Induction Hypothesis: For 1≤n<j, L(n)==MISL(P, n)

Choose i=j and Q=P, so Theorem 2 becomes:

For j’=1,…,j-1 L(j’)==MISL(P, j’)

implies

MiniMatch(P, MISL(P, j’-1)+1) = MISL(P, j’) (R)

Now the premise of R is true by the induction hypothesis, so:

MiniMatch(P, MISL(P, j-1)+1) == MISL(P, j) by R

L(j) == MiniMatch(P, L(j-1)+1)) because j!=1

== MiniMatch(P, MISL(P, j-1)+1)) by the induction hypothesis

== MISL(P, j) by Theorem 2

QED


Theorem 3. For j=1,….,P.length, L(j)=MISL(P, j) (U)

Proof by induction on j

For j=1

L(1)=0 by definition

MISL(P, 1)=max{k| k<1 & P[1…k]=P[1-k+1…1]}=0

since 0 is max{k| k<1} and the 0-length sequences, P[1…0] and P[2…1], are equal.

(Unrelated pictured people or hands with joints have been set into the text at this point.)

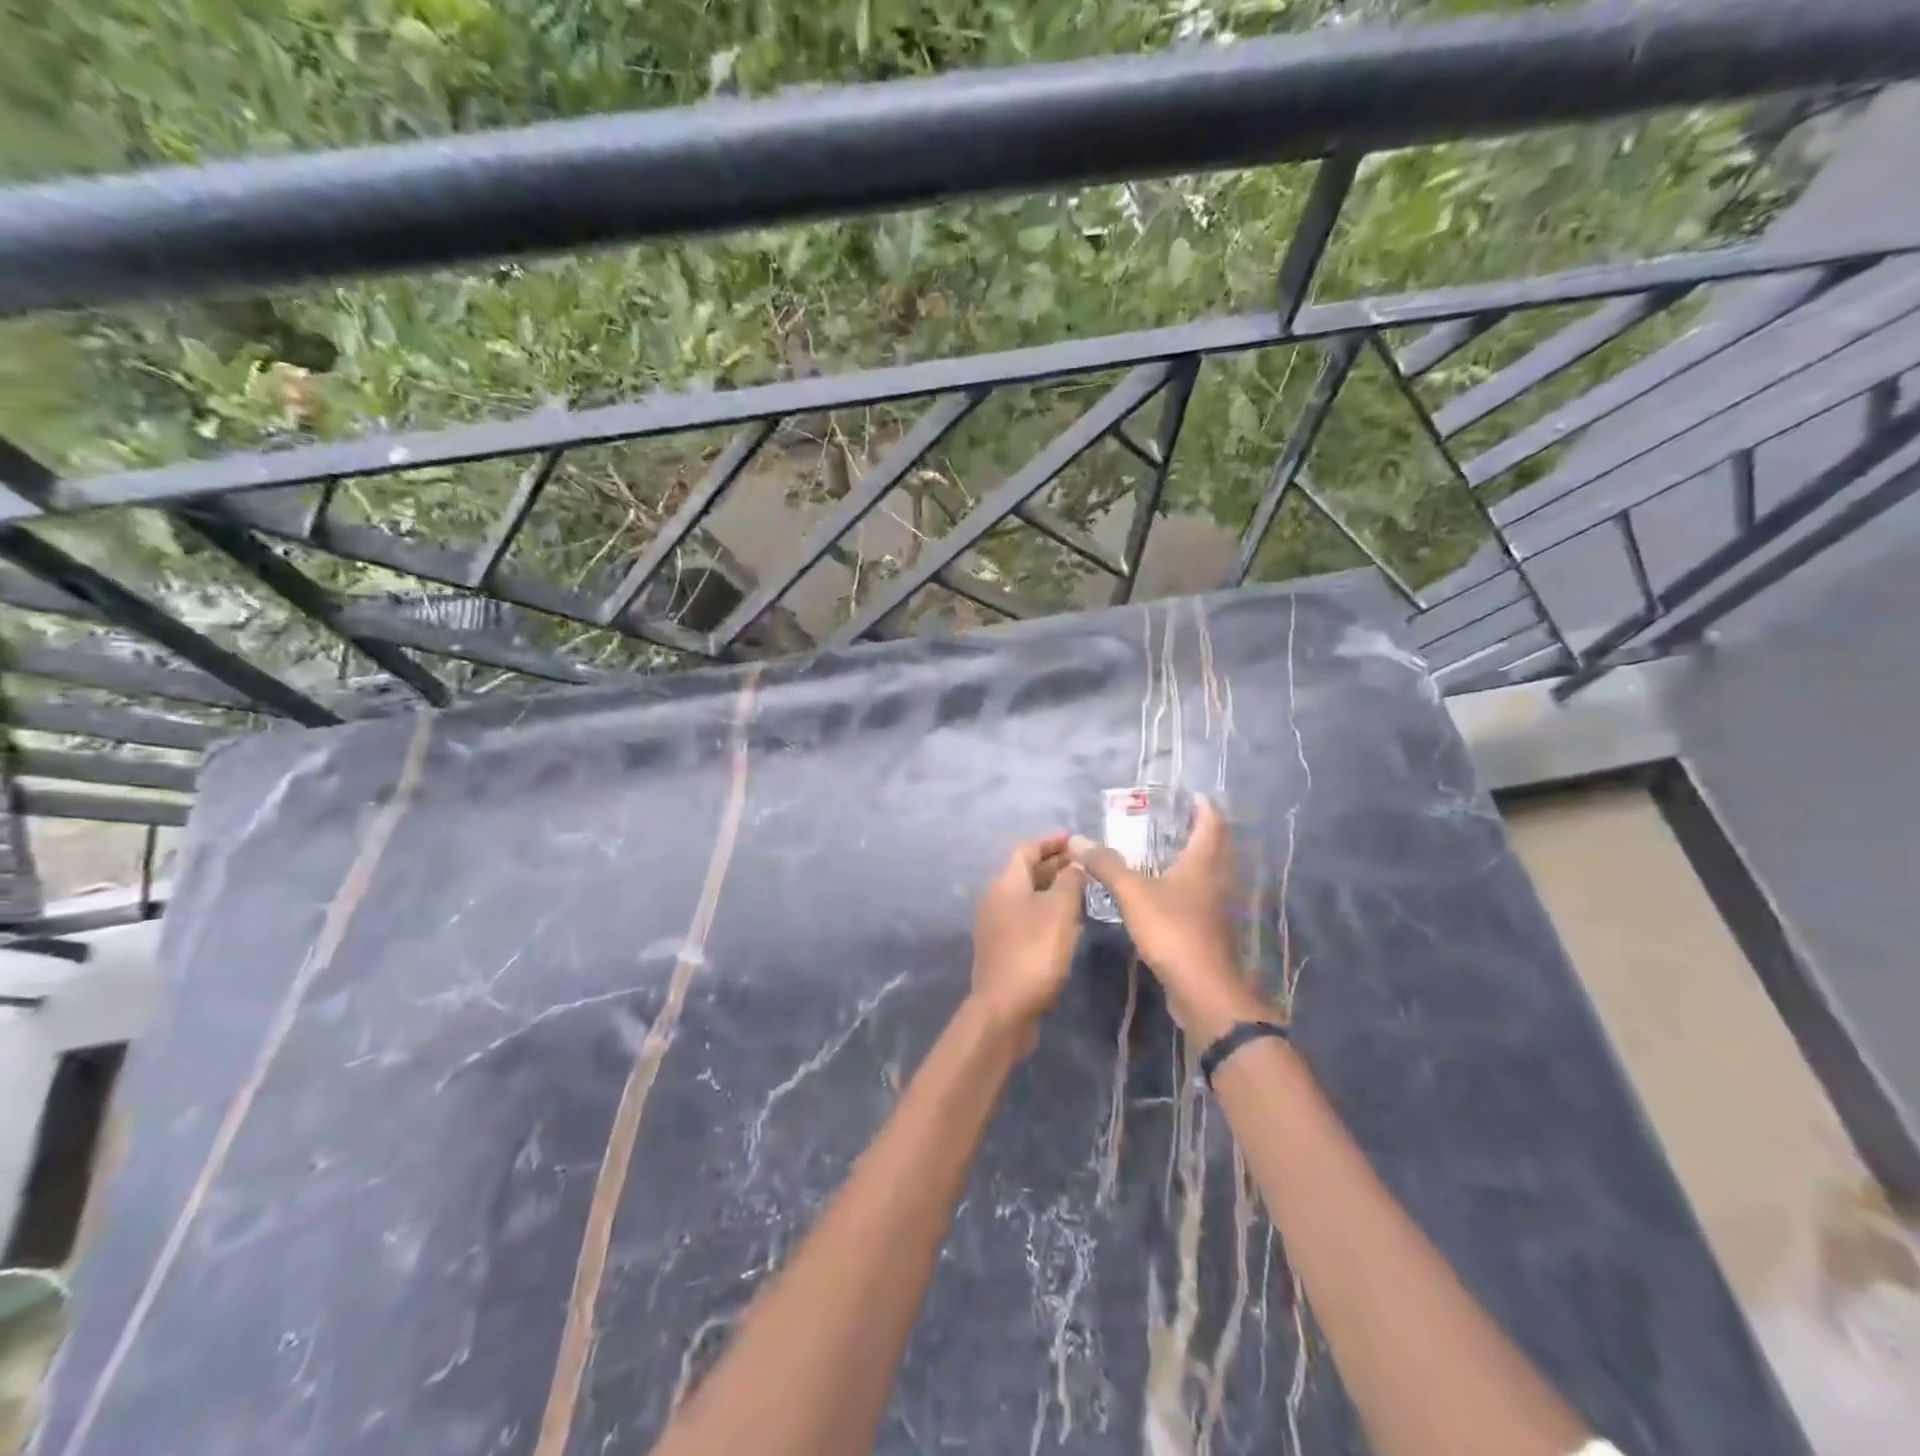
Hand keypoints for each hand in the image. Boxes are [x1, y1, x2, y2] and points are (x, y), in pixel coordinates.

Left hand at [969, 833, 1087, 1046]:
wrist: (1004, 1007)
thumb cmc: (1034, 952)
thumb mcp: (1060, 911)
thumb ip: (1069, 882)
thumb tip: (1075, 863)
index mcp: (1006, 883)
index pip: (1026, 850)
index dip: (1050, 842)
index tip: (1074, 839)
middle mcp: (996, 898)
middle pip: (1025, 872)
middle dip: (1054, 865)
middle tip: (1084, 863)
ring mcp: (996, 924)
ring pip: (1027, 895)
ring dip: (1052, 889)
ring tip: (1082, 889)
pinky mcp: (1002, 947)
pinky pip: (1026, 917)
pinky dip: (1046, 911)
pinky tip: (1068, 922)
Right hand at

Now assume U is true for all 1≤n<j and we’ll prove it for j

L(j) = MiniMatch(P, j, L(j-1)+1) by definition

= MiniMatch(P, j, MISL(P, j-1)+1) by U

= MISL(P, j) by Theorem 2 because X holds by the induction hypothesis

QED


Now define Match(i) = (i=1) ? 0 : MiniMatch(T, i, Match(i-1)+1)

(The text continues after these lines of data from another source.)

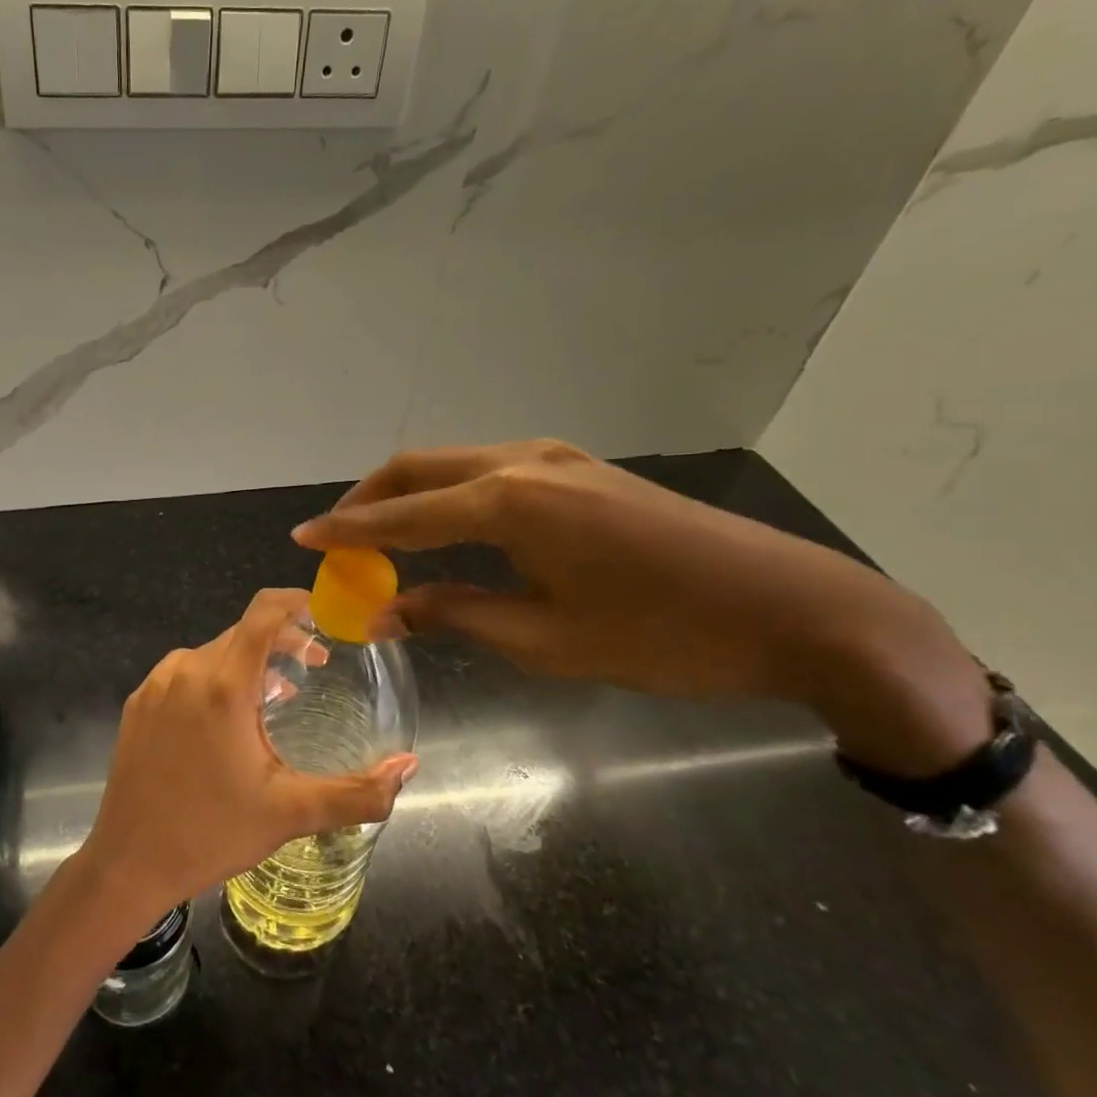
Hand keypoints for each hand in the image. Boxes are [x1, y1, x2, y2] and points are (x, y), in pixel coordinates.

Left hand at [76, 588, 417, 923]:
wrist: (127, 863)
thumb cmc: (212, 833)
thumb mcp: (291, 813)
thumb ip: (358, 792)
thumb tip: (409, 766)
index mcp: (223, 685)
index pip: (263, 612)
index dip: (296, 601)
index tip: (324, 612)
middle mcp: (186, 670)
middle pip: (242, 632)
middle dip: (282, 640)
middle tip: (313, 667)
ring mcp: (155, 684)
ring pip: (213, 652)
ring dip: (248, 662)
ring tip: (275, 698)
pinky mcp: (137, 702)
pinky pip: (185, 672)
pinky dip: (214, 678)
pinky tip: (225, 719)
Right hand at [293, 441, 989, 774]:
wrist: (795, 610)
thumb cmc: (662, 636)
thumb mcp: (546, 639)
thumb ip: (455, 614)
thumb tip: (385, 612)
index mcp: (507, 503)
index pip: (401, 515)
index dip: (345, 531)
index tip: (301, 539)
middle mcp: (521, 462)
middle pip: (417, 468)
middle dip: (367, 501)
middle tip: (335, 539)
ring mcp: (555, 458)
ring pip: (452, 463)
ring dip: (408, 495)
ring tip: (381, 536)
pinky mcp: (580, 468)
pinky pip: (488, 470)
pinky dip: (449, 494)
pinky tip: (446, 527)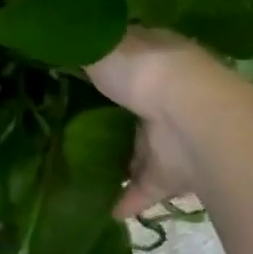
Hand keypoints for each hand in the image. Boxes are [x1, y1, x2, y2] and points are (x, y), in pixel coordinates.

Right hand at [88, 28, 238, 219]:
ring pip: (143, 145)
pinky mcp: (175, 168)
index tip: (80, 68)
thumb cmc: (141, 69)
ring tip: (86, 165)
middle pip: (136, 100)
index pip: (129, 54)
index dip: (107, 59)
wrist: (189, 115)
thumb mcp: (98, 47)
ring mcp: (173, 130)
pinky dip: (130, 197)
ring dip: (123, 157)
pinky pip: (147, 185)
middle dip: (114, 111)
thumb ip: (80, 50)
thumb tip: (63, 44)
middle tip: (76, 120)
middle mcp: (166, 89)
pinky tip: (106, 208)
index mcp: (153, 53)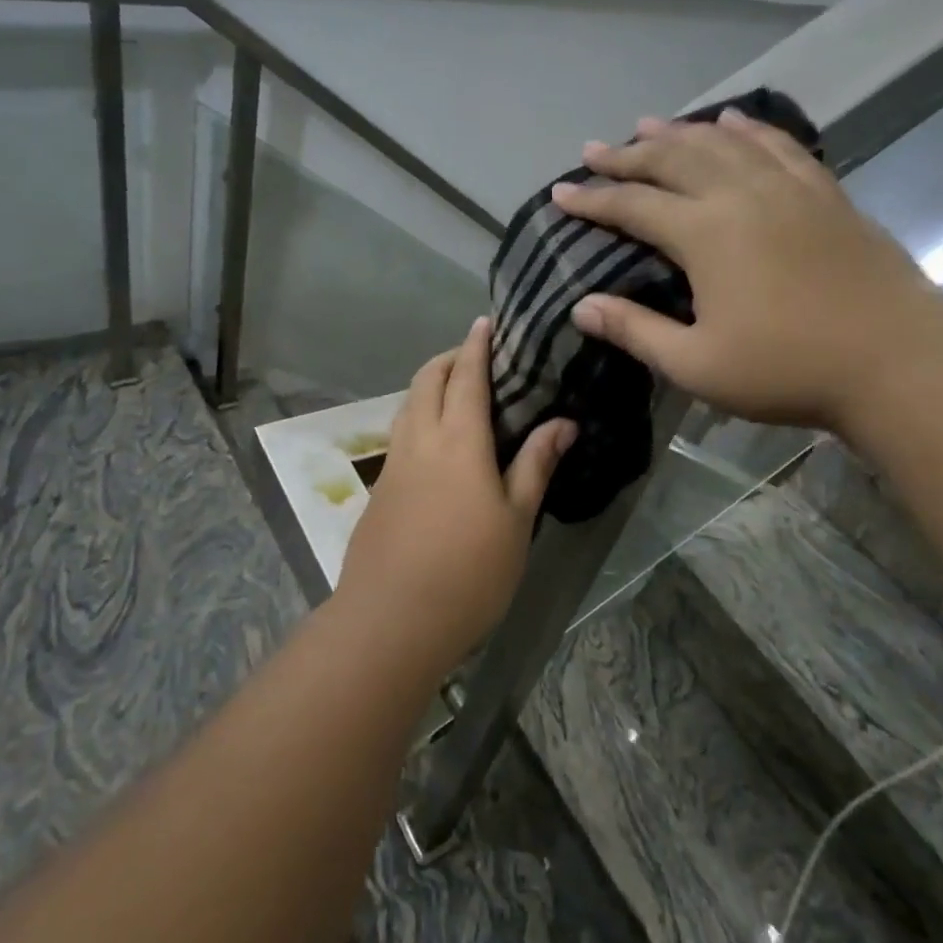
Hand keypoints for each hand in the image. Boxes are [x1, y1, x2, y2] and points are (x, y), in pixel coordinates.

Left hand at [337, 318, 576, 664]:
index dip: (475, 346)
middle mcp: (420, 440)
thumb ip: (536, 465)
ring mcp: (393, 464)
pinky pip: (399, 434)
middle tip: (474, 358)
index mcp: (459, 441)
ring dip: (428, 386)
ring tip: (454, 393)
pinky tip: (433, 442)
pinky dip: (417, 416)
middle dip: (448, 359)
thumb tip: (563, 422)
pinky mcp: (379, 489)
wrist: (392, 619)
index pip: (466, 377)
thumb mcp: (516, 520)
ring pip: (407, 405)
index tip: (484, 322)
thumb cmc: (470, 572)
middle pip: (426, 380)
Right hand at [551, 111, 942, 433]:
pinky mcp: (825, 193)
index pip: (633, 205)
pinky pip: (779, 146)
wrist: (897, 360)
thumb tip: (581, 306)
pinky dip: (749, 129)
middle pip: (673, 161)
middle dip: (627, 155)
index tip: (561, 191)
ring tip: (648, 124)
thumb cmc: (787, 369)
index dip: (593, 199)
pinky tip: (733, 121)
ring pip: (723, 144)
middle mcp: (741, 196)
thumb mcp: (696, 363)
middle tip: (593, 150)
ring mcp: (788, 188)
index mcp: (705, 234)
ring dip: (680, 132)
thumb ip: (635, 330)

Theorem 4 Match(i)= MISL(T, i)

Proof by induction on i

If i=1 Match(1)=0 and

MISL(T,1)={k| k <1 && P[1…k]=T[1-k+1…1]}= 0

since P[1…0]=T[2…1]

Assume true for 1≤n<i

Match(i) = MiniMatch(T, i, MISL(T, i-1)+1)

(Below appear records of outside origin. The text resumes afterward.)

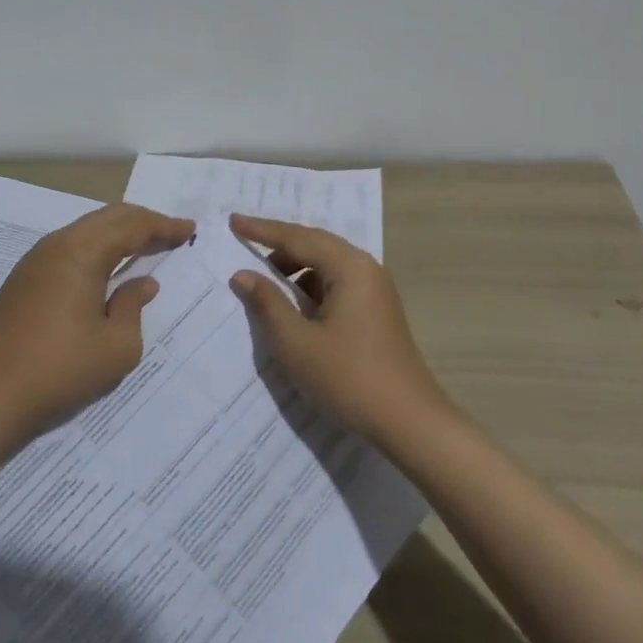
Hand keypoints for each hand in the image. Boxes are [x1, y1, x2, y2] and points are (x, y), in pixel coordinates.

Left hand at [0, 203, 193, 438]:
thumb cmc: (62, 369)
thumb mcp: (118, 345)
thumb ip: (134, 306)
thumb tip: (142, 284)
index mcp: (82, 252)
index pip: (132, 226)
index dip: (163, 226)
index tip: (189, 229)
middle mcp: (58, 244)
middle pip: (108, 217)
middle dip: (143, 221)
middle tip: (170, 233)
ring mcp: (36, 258)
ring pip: (86, 228)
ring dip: (117, 232)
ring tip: (143, 245)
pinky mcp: (23, 276)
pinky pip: (68, 245)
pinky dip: (95, 245)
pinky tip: (105, 265)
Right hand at [227, 214, 449, 440]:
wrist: (409, 421)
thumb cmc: (348, 377)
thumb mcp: (296, 342)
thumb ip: (267, 303)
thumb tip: (242, 274)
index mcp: (349, 267)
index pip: (297, 237)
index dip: (261, 230)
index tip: (233, 221)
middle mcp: (365, 268)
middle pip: (315, 244)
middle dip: (278, 244)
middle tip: (244, 241)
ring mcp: (375, 289)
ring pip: (327, 264)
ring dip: (295, 267)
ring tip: (265, 281)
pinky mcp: (377, 310)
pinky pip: (337, 283)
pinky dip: (311, 286)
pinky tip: (295, 306)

by the induction hypothesis

=MISL(T,i) by Theorem 2

QED


Corollary 2. maxi{Match(i)}= P.length if and only if P is a subsequence of T.

Proof: The maximum cannot be more than P.length.

If it is P.length then P =T[i-P.length…i].

Otherwise it is less than P.length so there is no subsequence of T equal to P

QED

MiniMatch is an example of a recursive program that uses tail recursion, which means that any recursive calls of itself produce the final result without any further computation. Any tail recursive function can be implemented by an iterative program, in this case:

function MM(Q, i, j) {

while (P[j]!==Q[i] && j!=1) {

j = L(j-1)+1

}

return P[j]==Q[i] ? j+1 else 0

}


L can also be implemented by an iterative function that tabulates the values of L in an array, LTable

function MakeL(){

LTable[1] = 0

Let j = 1

Let i = 2

while (i < P.length){

if (P[j]==P[i]) {

LTable[i] = j

i = i+1

j = j+1

} else if (j==1) {

LTable[i] = 0

i = i+1

} else {

j = LTable[j-1]+1

}

}

}

Finally, the computation of maxi{Match(i)} can be done iteratively by:


function MaxMatch()

MaxMatch = 0

i = 1

j = 1

while (j<P.length){

if (i>T.length) {

return MaxMatch

} if (P[j]==T[i]) {

i = i+1

j= j+1

MaxMatch = max(j, MaxMatch)

} if j !=1 {

j = LTable[j-1]+1

} else {

i = i+ 1

}

}

return P.length

}

The section on Hoare Logic shows that some of these programs are equivalent to their recursive versions.

To see that MaxMatch is bounded by a linear function of i consider the difference 2i-j at the beginning of the while loop. If P[j]=T[i] or j=1 then 2i-j increases by 1 or 2. Otherwise, L[j-1]<j-1<j, so j decreases by at least 1 making 2i-j increase by at least 1. But 2i-j cannot exceed 2T.length since i cannot exceed T.length and j cannot be less than 1. Therefore, the number of comparisons is bounded by 2T.length.

The number of comparisons that the link storing algorithm makes is bounded by 2P.length, by a similar analysis, so the entire number of comparisons to do the match is bounded by 2(P.length+T.length).